What this task involves:
Put the lines below, from the one containing "Spectral Data (upper half)" through the one containing "What is the value of the начислено" inclusive, into a JSON list of strings, one string per line, with blank lines left out.

^^^^^^^^

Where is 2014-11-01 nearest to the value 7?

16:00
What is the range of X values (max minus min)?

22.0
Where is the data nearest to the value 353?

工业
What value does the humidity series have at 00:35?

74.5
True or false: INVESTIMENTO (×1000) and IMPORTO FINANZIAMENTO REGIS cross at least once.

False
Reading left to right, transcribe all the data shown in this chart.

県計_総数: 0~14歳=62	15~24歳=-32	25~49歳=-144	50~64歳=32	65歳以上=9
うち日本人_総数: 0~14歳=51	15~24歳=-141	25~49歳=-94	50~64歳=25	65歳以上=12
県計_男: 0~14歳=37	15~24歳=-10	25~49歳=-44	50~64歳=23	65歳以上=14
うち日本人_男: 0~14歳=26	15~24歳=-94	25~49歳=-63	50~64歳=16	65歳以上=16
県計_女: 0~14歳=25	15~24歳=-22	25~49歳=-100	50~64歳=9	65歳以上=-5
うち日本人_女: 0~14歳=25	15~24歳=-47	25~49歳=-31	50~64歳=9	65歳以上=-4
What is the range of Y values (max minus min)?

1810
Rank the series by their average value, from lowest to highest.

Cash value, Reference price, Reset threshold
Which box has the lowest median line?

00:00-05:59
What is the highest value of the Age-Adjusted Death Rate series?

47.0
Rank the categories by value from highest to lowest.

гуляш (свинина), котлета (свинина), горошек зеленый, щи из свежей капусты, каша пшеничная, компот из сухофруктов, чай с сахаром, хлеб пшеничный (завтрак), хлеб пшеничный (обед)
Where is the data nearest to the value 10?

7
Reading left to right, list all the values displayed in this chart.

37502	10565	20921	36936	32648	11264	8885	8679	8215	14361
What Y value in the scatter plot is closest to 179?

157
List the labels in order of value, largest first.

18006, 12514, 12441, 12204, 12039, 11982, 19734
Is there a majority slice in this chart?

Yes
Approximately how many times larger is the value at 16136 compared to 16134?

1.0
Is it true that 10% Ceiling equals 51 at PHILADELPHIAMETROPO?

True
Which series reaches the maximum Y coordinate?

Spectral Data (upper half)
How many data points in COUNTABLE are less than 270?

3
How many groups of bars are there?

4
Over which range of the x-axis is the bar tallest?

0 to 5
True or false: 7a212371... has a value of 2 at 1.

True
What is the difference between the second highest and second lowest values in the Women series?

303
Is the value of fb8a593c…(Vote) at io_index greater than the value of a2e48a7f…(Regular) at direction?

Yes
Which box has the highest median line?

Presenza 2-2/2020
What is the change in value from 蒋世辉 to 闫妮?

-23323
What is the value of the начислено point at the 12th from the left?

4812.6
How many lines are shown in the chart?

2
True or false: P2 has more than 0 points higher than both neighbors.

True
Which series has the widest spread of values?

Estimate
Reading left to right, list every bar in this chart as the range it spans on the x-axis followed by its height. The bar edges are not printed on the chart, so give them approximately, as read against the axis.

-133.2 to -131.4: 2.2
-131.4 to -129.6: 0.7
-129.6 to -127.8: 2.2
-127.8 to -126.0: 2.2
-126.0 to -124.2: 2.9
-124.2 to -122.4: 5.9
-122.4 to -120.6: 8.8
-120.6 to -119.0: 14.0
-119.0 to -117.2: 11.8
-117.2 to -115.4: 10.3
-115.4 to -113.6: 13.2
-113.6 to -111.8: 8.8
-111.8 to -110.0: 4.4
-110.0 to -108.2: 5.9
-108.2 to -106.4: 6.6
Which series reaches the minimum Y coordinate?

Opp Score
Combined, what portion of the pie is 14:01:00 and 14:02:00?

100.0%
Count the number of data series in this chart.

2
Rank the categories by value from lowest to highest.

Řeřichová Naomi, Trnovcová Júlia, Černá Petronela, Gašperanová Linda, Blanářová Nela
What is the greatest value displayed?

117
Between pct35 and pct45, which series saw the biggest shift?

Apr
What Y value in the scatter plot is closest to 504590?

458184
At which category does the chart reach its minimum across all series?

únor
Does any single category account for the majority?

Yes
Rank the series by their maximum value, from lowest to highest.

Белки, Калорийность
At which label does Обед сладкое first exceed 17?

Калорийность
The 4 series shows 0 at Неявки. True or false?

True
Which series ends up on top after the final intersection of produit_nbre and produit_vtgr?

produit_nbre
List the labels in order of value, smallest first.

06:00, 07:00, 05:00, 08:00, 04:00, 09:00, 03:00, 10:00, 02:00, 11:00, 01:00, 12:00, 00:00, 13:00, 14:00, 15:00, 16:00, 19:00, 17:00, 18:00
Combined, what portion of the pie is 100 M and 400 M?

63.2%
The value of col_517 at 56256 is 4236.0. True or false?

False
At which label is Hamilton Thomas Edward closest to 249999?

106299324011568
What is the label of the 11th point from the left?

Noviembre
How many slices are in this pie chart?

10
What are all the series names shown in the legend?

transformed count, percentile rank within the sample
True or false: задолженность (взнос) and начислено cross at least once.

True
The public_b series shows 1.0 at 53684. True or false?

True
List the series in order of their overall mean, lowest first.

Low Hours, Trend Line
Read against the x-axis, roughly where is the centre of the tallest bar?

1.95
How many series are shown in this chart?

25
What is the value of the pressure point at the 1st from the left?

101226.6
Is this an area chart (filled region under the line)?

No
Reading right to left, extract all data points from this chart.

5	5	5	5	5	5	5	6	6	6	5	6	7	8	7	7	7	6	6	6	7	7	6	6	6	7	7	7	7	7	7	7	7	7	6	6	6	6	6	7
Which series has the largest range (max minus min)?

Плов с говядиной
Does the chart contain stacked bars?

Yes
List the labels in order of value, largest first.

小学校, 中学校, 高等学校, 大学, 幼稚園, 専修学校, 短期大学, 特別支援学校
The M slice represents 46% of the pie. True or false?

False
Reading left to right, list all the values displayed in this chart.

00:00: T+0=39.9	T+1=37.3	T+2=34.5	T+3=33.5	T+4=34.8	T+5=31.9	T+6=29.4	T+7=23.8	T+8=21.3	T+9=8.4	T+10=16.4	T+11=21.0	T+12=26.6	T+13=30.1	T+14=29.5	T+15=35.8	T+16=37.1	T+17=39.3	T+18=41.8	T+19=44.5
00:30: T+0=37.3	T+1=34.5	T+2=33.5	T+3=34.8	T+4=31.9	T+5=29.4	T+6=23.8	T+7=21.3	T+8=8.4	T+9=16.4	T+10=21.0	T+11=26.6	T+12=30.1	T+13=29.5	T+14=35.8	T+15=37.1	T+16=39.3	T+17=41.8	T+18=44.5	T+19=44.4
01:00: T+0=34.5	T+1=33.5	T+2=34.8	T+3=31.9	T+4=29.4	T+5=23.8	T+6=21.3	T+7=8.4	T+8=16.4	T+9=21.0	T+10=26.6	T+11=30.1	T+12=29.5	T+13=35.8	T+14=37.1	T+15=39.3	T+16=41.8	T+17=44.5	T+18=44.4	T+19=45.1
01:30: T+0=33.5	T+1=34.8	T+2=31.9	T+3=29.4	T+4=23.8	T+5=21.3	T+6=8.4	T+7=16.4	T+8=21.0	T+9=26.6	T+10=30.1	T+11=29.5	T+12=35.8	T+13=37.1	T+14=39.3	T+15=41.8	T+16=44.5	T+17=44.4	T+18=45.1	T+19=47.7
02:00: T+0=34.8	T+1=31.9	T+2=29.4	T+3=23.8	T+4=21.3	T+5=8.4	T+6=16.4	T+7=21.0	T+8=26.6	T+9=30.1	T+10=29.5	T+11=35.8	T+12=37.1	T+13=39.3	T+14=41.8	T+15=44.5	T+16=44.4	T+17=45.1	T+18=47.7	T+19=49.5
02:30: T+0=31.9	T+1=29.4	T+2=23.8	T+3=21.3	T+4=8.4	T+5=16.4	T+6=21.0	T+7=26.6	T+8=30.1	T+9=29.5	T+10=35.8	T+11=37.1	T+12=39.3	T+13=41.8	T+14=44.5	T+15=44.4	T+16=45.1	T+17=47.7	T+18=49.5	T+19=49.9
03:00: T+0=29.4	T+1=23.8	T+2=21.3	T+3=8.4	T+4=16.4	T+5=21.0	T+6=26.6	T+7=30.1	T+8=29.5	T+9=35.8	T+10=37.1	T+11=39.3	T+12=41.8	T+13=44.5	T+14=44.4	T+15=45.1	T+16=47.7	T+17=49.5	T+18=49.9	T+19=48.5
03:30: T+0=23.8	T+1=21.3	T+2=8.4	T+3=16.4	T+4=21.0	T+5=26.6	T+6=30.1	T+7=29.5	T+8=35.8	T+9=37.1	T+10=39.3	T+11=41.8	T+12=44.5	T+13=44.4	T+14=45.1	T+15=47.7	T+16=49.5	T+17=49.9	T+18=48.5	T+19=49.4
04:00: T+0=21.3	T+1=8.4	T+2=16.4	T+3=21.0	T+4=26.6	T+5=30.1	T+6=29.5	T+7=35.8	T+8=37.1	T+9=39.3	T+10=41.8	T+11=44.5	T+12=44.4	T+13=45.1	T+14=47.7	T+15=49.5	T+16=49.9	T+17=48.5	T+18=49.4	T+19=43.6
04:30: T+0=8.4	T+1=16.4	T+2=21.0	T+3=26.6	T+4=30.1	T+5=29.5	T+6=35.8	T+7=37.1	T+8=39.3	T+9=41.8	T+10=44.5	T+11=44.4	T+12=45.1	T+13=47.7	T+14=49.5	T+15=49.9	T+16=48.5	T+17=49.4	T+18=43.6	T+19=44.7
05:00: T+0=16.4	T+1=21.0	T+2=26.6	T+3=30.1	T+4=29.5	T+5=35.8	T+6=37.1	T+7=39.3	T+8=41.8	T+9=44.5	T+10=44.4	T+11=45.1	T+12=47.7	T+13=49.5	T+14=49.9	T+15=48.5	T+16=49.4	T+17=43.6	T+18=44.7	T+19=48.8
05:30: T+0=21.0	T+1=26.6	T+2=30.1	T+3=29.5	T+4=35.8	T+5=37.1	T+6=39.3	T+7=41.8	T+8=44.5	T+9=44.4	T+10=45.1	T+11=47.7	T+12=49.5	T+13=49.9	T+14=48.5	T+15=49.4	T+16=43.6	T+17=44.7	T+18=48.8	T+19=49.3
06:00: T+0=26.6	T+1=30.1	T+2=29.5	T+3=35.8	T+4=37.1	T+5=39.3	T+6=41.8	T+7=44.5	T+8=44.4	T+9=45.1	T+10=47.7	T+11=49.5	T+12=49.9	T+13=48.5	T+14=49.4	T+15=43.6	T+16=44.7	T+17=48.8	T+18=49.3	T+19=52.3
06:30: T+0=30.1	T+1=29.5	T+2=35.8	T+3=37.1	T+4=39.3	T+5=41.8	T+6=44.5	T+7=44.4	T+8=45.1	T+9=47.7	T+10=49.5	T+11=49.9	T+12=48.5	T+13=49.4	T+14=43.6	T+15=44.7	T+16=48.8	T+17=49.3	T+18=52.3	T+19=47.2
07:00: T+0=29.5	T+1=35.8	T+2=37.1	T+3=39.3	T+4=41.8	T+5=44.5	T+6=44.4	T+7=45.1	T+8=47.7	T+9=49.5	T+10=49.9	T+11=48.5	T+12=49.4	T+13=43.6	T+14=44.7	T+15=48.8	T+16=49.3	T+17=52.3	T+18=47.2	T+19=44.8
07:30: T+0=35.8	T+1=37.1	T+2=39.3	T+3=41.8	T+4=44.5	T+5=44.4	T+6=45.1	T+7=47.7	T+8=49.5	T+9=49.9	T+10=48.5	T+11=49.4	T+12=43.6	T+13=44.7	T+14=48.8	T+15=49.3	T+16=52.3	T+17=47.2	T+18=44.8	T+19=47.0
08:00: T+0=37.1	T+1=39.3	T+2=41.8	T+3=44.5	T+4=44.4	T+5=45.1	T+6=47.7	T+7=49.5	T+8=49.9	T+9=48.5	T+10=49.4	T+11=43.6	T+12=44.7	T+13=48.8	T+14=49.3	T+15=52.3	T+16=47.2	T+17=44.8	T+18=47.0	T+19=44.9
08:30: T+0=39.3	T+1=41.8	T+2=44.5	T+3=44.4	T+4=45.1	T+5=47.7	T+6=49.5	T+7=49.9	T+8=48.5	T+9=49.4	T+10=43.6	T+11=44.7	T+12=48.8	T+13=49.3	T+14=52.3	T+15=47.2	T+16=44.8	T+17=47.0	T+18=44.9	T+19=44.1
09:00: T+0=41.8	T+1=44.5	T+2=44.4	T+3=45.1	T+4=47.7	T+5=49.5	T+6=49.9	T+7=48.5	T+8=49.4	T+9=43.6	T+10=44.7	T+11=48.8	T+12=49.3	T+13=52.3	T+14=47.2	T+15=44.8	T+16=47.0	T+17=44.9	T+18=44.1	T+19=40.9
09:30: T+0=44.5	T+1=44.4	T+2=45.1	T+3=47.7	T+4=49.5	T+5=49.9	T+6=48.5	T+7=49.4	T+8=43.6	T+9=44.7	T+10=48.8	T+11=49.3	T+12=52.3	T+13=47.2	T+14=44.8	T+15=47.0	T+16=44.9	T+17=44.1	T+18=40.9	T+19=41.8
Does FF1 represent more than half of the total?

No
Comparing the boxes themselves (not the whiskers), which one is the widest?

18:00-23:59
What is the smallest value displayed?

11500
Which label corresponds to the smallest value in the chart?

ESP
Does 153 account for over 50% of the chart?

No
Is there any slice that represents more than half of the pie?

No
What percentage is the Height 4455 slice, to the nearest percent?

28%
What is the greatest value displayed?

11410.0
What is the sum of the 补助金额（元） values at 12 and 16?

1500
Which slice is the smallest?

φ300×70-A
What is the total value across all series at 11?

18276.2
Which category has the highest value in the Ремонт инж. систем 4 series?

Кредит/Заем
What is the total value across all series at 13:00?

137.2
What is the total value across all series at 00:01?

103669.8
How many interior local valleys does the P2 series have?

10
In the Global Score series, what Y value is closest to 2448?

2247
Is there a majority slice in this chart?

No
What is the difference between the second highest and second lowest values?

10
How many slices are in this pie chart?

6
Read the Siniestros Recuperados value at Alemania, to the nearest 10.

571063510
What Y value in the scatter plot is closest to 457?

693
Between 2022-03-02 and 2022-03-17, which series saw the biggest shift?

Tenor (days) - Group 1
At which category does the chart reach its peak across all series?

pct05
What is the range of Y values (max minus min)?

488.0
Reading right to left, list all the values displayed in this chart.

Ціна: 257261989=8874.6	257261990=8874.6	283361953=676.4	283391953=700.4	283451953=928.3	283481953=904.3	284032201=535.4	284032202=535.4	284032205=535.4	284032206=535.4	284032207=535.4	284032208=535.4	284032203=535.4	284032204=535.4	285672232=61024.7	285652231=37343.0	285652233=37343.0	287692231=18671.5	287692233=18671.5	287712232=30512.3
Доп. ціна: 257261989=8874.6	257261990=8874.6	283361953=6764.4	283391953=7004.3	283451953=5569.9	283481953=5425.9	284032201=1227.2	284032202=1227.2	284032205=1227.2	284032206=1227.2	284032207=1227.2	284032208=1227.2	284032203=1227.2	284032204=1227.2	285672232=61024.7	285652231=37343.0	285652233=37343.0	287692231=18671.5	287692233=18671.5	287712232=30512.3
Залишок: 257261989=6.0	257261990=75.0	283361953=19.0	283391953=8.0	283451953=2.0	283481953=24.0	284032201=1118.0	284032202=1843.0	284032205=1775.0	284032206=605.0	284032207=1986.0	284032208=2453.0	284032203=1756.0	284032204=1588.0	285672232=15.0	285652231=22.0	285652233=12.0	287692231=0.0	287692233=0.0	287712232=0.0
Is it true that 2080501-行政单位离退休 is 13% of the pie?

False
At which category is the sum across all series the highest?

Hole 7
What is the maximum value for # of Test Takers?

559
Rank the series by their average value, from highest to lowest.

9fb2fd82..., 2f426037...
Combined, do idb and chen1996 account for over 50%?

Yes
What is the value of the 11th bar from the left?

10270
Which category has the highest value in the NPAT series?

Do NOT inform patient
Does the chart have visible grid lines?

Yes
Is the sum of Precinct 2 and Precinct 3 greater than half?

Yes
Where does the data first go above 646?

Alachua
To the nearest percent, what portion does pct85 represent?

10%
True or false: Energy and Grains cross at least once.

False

^^^^^^^^

Solution to the exercise:
[
  "Spectral Data (upper half)",
  "How many data points in COUNTABLE are less than 270?",
  "3",
  "How many groups of bars are there?",
  "4",
  "Over which range of the x-axis is the bar tallest?",
  "0 to 5",
  "True or false: 7a212371... has a value of 2 at 1.",
  "True",
  "What is the difference between the second highest and second lowest values in the Women series?",
  "303",
  "Is the value of fb8a593c…(Vote) at io_index greater than the value of a2e48a7f…(Regular) at direction?",
  "Yes",
  "Which box has the highest median line?",
  "Presenza 2-2/2020",
  "What is the change in value from 蒋世辉 to 闫妮?",
  "-23323",
  "What is the value of the начислено point at the 12th from the left?"
]